EL PAÍS

La Generalitat abandonne le projet d’organiser les Jeux Olympiques d’hiver dans les Pyrénées

Le gouvernement a mis fin à son rêve olympique. L’Exécutif d’Esquerra Republicana considère que « cette législature » a exclu la possibilité de promouvoir une candidature pour accueillir les Jeux Olympiques d’hiver dans les Pyrénées. La démission signifie mettre officiellement fin aux rares attentes qui subsistaient encore autour d’un projet qui a suscité controverses et polémiques depuis sa naissance. « Les rapports environnementaux dont nous disposions étaient valables pour 2030. Pour une date ultérieure, il faudrait les voir », révèlent des sources gouvernementales. La prochaine date libre pour aspirer avec des garanties à organiser une épreuve olympique d’hiver n’est pas avant 2042, puisque le Comité International Olympique (CIO) parie sur les Alpes françaises pour 2030 et fait confiance à la Suisse pour 2038. Salt Lake City (États-Unis ) est le seul candidat qui s’est formellement présenté pour l’année 2034.

L’abandon par le gouvernement de la proposition olympique, rapportée par le journal, intervient à un moment d’urgence climatique en raison de la grave sécheresse dont souffre la Catalogne. Dans ce contexte de manque d’eau et de hausse des températures sur tout le territoire catalan, tenter de défendre publiquement une candidature aux Jeux Olympiques d’hiver suscite plus de suspicions que d’espoirs et est interprété comme une source d’usure de l’image de l’Exécutif que commande Pere. Aragonès. Anna Barnadas, secrétaire d’action climatique de la Generalitat, a déclaré que le changement climatique et la sécheresse rendent difficile la tenue d’un événement comme les Jeux « sous des latitudes comme celles de la Catalogne ».

L’idée des Jeux d’hiver a été tentée lorsque Junts était encore au sein du gouvernement, mais c’est ERC, à travers la conseillère de la présidence Laura Vilagrà, qui a mené tout le protocole de négociation avec le Comité olympique espagnol (COE).

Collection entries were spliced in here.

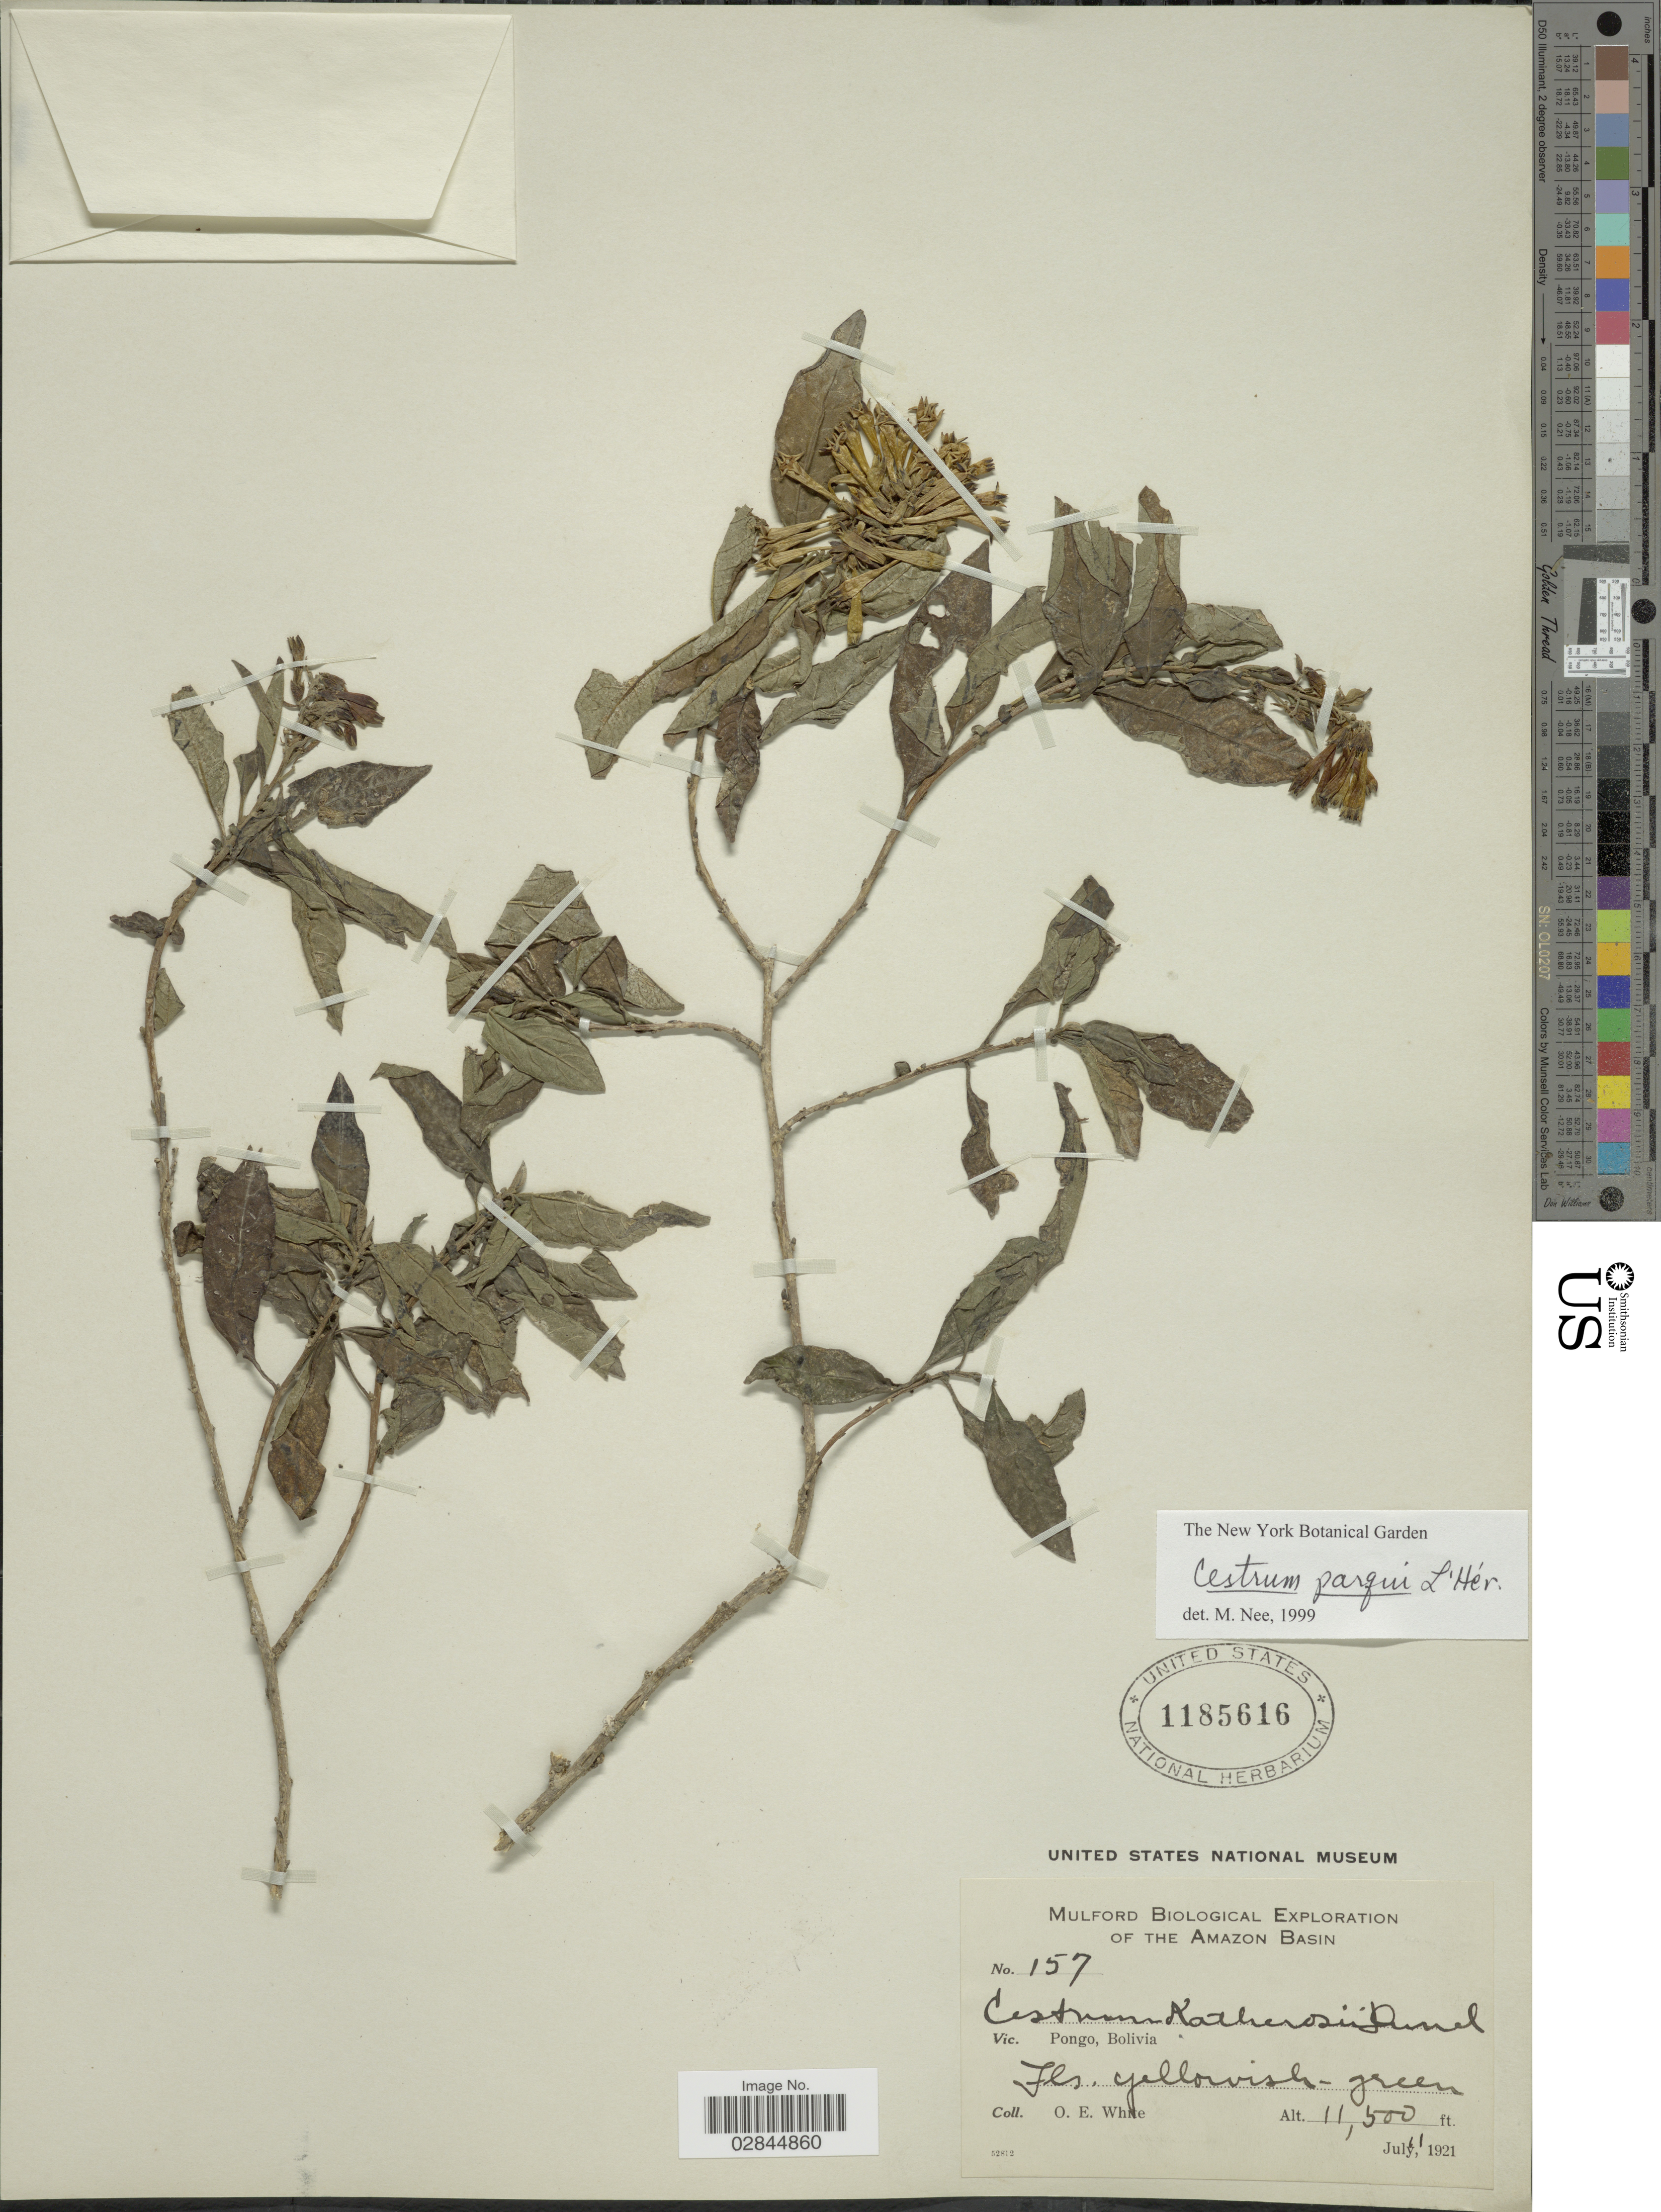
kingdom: Plantae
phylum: Tracheophyta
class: Magnoliopsida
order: Solanales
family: Solanaceae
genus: Cestrum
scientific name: Cestrum parqui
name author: L'Hér.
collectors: O. E. White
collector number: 157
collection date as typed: July 11, 1921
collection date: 1921-07-11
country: Bolivia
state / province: La Paz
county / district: Inquisivi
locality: Pongo de Quime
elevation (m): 3505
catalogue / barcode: US 1185616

L’expérience a pris fin définitivement il y a un an et demi, après d’intenses conflits entre la Generalitat et le Gouvernement d’Aragon. L’idée initiale définissait le projet comme Barcelone Pirineus 2030, mais elle visait à promouvoir une candidature olympique commune, avec des tests dans les stations de ski d’Aragon et de Catalogne. L’ancien président aragonais, Javier Lambán, s’est plaint à plusieurs reprises que la répartition des protagonistes était déséquilibrée et qu’Aragon souffrait de mépris. En mai 2022, le Comité olympique espagnol a annoncé que la dernière réunion avec les représentants de l’Aragon et de la Catalogne pour confirmer la candidature aux Jeux olympiques d’hiver de 2030 s’était terminée « sans accord ». L’organisation a souligné que les désaccords avec le gouvernement d’Aragon avaient bloqué le déroulement de la candidature et que la porte restait ouverte pour explorer d’autres voies pour construire un autre projet olympique sans le Conseil général d’Aragon (DGA).

Pour commencer, la Catalogne a présenté une nouvelle proposition à Alejandro Blanco, président du COE, mais il n’y a jamais eu de réponse officielle. En tout cas, la Generalitat affirme être consciente que le COE n’a jamais accueilli favorablement la possibilité que la candidature olympique se limite aux seules Pyrénées catalanes. Le positionnement du COE est fondamental, puisque de cet organisme dépend le pouvoir de soumettre au CIO toute initiative incubée en Espagne.

La Generalitat affirme que c’est le Conseil de l’Europe « qui doit agir », et elle souligne que le gouvernement n’a pas l’intention de prendre d’autres mesures pendant le reste de la législature. Les élections catalanes sont fixées au premier trimestre 2025.